H33G-0922:
WRF-UCM Modeling of Urban Land-Atmosphere Interactions with a Focus on Landscape Irrigation in the Los Angeles Metropolitan Area
Wednesday, 17 December 2014
Pouya Vahmani, University of California Los Angeles, Los Angeles, CA, United States and Terri S Hogue, Colorado School of Mines, Civil and Environmental Engineering, Golden, CO, United States
Abstract:
Urbanization is a demographic trend worldwide. Urban irrigation can exceed natural precipitation and is an important component of the water cycle in water stressed cities. 14-30% of municipal water consumption in California is used for irrigation. Understanding and quantifying the potential influence of urban anthropogenic soil moisture contribution on local and regional hydrological cycle is an imperative step toward sustainable and better-managed water resources in water scarce regions.
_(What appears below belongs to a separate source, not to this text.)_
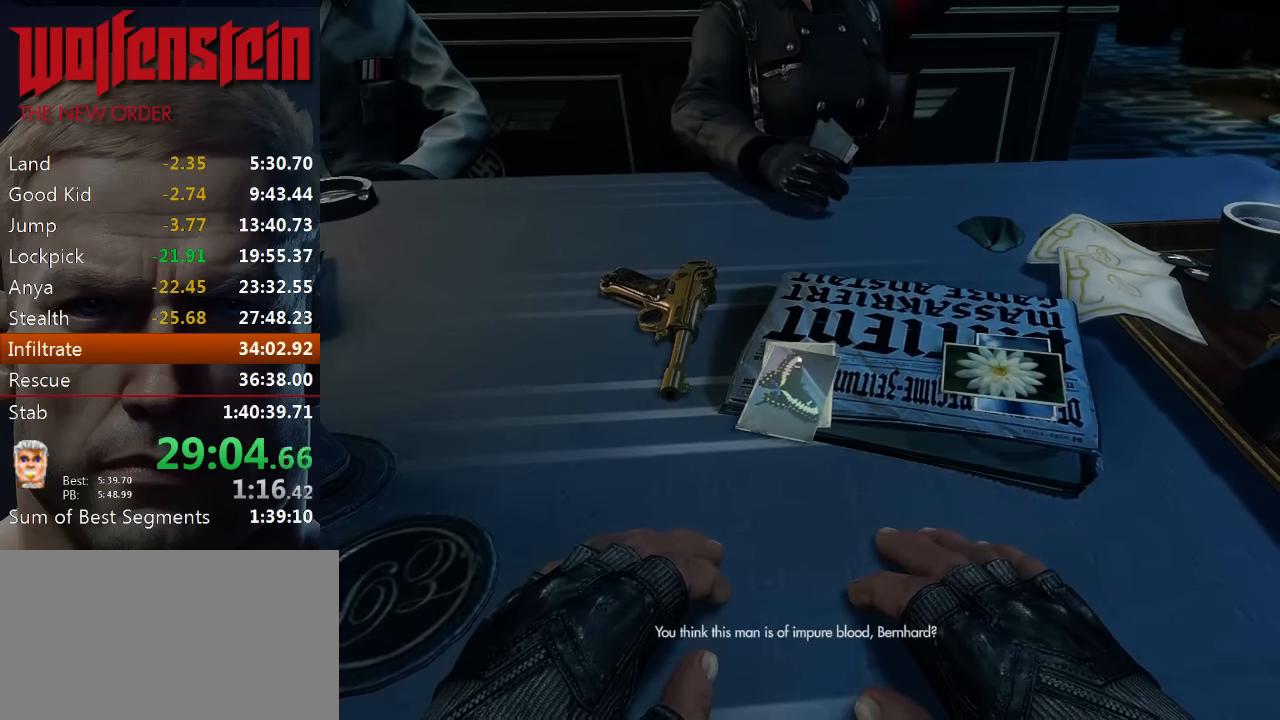
{"keys": [], "mouse": [], "events": [[434, "e", "down"], [500, "e", "up"]]}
In the current study we address the impact and feedback of urban irrigation by integrating a developed irrigation scheme within the coupled framework of the WRF-UCM (Urban Canopy Model) over the Los Angeles metropolitan area at 1 km spatial resolution. We focus on the impacts of irrigation on the urban water cycle and atmospheric feedback during the summer period. Our results demonstrate a significant sensitivity of WRF-UCM simulated surface turbulent fluxes to the incorporation of irrigation. Introducing anthropogenic moisture, the vegetated pixels show increased latent heat fluxes and decreased sensible and ground heat fluxes confirming irrigation induced shift in the energy partitioning toward elevated latent heat fluxes. The evaluation of the model performance against ground-based reference evapotranspiration (ET) observations indicates that WRF-UCM, after adding irrigation, performs reasonably during the course of the simulation, tracking day to day variability of ET. In the absence of irrigation, simulated ET values are significantly underestimated. This is due to fact that soil moisture is the only source of water in the absence of significant precipitation. In the course of model spin up, the moisture sorted in the soil layers is consumed, resulting in considerable decreases in the latent heat fluxes. Evaluating the model outputs against MODIS based land surface temperature illustrates that this ET reduction leads to reduced cooling effects of urban vegetation, particularly over fully vegetated and low intensity residential pixels. Results indicate the importance of accurate representation of urban irrigation in water scarce regions. Moreover, it is found that the initial soil moisture level plays a key role in dampening the impacts of irrigation in urban domains and extended spin up is recommended.